After years of independent living, rather than merge, we've divided what needs to be done. We each maintain our own finances and divide the household bills so that isn't something to fuss about. As long as we've done our share, whatever money we have left is ours to spend or save accordingly, although we do discuss and plan for long-term goals and big investments. We also divide the chores, each doing our own laundry, and whoever gets up last makes the bed. I cook during the week and often forfeit weekend meals to him, which means sandwiches, cereal or going out. When his new job let him take over paying my health insurance, something I had done for more than 30 years, I felt treasured in a special way.
Most importantly, we talk -- about our days, our dreams, what we want to change and what we treasure. We're honest about what we need and we overlook the things that don't really matter to how we fit together. We don't always agree, but we don't fight, and we certainly don't have the same discussions over and over because we're actually listening when we do disagree. What was a chore in some relationships -- a tiptoe through the minefield kind of experience -- is something I look forward to. Even when I've been upset by something, he's great at not overreacting and trying to fix it. And we laugh a lot together, which I have to say has always been one of our strong points.
We've survived job changes and job loss that led to multiple career changes, broken bones, minor surgeries and biopsies, times of plenty and times of getting by. Neither of us expects the other to live to our standards all the time, but we're both willing to give a little sometimes, even on important things. I still wish he didn't smoke, and he tries periodically to quit with varying degrees of successful abstinence.
It's hard to believe sometimes that it has only been 10 years. Looking back at our pictures, we looked so young! We've both lost weight. I have more hair; he has less. In many ways it seems a lifetime ago as there has been so much from before forgotten, and so much that has gone on since. My teenagers have grown up and left home. We said farewells to my grandparents, who we both loved, added a son-in-law and three granddaughters, struggle together to cope with my son's addiction, and are committed to a church family we love.
Out of the deal he got a ready made family, complete with all the dysfunction, drama and love of any family. I got a man who finally makes me feel like the princess in a fairy tale, like the center of his world, and family scattered far enough to never overwhelm. I often think I got the better end of the deal.
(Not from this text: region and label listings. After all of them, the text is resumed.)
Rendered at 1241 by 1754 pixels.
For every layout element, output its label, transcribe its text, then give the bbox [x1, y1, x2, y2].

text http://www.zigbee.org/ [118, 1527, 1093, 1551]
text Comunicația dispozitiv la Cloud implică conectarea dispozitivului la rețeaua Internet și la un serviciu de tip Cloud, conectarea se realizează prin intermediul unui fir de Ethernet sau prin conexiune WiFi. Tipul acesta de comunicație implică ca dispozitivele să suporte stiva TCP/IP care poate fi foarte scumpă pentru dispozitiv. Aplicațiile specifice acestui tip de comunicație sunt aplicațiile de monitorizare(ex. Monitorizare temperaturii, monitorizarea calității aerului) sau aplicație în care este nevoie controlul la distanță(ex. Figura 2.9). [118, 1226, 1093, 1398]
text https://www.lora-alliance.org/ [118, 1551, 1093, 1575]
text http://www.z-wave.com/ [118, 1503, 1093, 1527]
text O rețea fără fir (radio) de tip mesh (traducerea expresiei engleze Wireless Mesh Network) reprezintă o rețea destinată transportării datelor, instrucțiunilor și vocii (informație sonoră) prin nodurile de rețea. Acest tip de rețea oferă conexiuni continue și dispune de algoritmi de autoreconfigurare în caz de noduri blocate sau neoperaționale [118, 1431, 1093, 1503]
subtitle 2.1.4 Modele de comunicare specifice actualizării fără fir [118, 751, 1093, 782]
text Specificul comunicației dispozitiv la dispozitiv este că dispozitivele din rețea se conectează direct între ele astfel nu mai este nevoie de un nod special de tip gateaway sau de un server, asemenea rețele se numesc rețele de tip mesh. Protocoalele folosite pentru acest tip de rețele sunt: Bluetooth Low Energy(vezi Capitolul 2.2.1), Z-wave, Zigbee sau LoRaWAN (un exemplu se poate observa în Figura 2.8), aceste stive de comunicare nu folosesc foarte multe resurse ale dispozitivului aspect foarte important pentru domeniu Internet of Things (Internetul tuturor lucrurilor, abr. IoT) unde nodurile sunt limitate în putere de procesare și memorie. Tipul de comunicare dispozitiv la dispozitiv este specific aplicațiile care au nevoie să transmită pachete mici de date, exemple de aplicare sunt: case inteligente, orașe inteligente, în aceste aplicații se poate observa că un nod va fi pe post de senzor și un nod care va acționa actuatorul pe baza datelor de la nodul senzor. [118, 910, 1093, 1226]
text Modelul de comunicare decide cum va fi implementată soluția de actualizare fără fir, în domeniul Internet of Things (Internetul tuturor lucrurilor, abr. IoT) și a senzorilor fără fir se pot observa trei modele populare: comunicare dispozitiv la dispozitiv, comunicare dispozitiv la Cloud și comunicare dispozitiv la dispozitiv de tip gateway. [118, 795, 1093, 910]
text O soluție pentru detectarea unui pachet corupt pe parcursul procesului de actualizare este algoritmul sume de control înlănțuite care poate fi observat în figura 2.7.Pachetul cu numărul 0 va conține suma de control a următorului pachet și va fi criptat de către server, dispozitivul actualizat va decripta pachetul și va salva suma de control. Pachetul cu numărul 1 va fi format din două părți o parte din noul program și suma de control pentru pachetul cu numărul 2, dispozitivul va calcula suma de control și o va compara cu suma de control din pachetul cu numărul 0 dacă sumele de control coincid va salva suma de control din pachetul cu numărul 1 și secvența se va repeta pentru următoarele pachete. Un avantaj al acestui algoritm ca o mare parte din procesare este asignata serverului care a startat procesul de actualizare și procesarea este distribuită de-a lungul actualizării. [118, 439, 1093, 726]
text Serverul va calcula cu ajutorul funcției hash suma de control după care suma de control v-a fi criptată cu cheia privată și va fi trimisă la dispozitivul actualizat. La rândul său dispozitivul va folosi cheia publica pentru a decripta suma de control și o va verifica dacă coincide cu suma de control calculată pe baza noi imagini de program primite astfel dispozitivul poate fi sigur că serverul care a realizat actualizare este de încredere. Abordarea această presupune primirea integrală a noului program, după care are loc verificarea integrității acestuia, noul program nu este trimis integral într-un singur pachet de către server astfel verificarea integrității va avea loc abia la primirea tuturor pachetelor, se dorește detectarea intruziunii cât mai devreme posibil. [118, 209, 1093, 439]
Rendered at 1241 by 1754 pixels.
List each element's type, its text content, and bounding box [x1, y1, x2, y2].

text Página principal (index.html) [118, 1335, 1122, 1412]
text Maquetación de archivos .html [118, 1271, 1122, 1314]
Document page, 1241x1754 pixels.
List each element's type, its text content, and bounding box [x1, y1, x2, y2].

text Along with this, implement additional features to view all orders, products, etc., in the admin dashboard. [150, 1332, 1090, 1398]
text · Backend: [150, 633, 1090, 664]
I still envy those people who manage to find the one their soul loves the first time around and wonder what special knack or knowledge I was missing that sent me on so many wrong courses. But then again, I know that the journey brought me here, so I suppose it was a journey I had to take. I'm just glad it finally got me to this point. Even if I never do see that Golden Anniversary, I finally made it to 10 years and I'm looking forward to the next 10 and the growth, changes and dreams fulfilled that they may hold.